"Apple is the cool boss"

Microsoft predominantly (and unabashedly) produces work tools: the Microsoft Office Suite remains its flagship product. The PC has always been clunky when it comes to media production and consumption (though less so than Apple and its legions want you to believe), and the graceful handling of these functions is what sets Apple apart. Of course, these “creative” fields of production are just as much work tools as Office; it’s just that your work is fun. You make music! You make movies! You’re not a slave!

And though gamers have always used PCs, they did so because you could upgrade video cards and processing speed and power as you needed — keeping up with the latest generation of games without replacing your computer — so that gamers ended up with machines whose internal functioning little resembled their office counterparts.

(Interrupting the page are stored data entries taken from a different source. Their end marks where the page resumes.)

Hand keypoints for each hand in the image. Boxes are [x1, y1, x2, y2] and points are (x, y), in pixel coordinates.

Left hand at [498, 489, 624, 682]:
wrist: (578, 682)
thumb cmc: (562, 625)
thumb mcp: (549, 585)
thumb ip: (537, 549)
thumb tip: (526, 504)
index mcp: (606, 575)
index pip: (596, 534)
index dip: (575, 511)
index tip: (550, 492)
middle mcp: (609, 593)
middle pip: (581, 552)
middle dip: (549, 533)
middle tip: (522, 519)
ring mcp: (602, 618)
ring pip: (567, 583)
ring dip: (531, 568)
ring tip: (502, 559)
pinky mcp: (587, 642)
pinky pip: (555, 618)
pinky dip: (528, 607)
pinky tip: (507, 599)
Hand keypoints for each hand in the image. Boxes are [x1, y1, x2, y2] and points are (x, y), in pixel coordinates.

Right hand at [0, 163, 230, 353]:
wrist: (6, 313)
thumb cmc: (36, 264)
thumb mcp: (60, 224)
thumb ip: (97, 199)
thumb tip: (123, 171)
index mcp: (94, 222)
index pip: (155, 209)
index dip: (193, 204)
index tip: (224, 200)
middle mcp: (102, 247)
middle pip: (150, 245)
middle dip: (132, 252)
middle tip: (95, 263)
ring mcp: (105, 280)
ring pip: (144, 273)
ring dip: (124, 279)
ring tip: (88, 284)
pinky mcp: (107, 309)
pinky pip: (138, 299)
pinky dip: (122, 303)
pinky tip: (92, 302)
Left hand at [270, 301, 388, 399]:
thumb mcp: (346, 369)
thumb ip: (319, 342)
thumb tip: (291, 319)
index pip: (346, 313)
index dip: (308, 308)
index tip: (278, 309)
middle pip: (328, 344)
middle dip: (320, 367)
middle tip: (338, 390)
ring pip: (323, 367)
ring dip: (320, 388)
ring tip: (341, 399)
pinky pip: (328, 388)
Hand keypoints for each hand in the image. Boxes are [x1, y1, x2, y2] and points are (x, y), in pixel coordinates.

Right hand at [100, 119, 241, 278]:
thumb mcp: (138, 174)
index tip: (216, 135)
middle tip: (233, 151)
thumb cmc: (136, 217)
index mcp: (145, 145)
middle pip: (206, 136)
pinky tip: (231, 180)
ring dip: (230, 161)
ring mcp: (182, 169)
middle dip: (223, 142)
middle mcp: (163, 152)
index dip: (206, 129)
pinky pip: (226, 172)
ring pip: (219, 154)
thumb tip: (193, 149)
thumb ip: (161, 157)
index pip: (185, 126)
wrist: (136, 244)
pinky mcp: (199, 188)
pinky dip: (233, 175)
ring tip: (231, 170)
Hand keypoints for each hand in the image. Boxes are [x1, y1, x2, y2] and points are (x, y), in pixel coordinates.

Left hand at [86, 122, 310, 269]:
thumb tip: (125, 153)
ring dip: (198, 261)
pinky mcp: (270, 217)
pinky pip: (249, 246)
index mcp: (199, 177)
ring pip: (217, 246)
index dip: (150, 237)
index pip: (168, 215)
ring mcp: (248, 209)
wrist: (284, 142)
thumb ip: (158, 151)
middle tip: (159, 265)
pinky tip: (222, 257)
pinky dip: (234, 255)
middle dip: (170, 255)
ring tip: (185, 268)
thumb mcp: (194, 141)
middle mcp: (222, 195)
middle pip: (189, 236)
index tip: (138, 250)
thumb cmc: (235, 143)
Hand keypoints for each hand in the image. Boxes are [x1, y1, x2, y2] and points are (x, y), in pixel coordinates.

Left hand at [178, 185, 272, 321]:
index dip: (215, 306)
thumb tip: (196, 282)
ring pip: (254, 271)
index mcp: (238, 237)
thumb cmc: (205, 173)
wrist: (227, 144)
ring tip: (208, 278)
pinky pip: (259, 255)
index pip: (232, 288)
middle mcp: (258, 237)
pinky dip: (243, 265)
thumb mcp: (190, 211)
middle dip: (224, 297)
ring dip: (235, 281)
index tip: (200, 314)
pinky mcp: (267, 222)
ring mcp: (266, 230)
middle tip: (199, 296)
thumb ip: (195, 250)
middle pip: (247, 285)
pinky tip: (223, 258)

A Mac, however, is a Mac, its functions largely black-box and proprietary. You don’t hack it and you don’t upgrade it, you just buy a new one.

Of course, it is in design and packaging, not computing, that Apple has really excelled. Other than its innovations in touch-screen technology and battery life (significant but outsourced achievements), Apple has offered little in the way of  technical invention. What Apple does best is user interface and visual design, which, if you’re feeling generous, you can call a kind of beautiful craft: sowing the glove to exactly fit the hand while also grabbing the eye. But design, especially when it comes to the mass-produced consumer object, is really just the arty end of the marketing spectrum.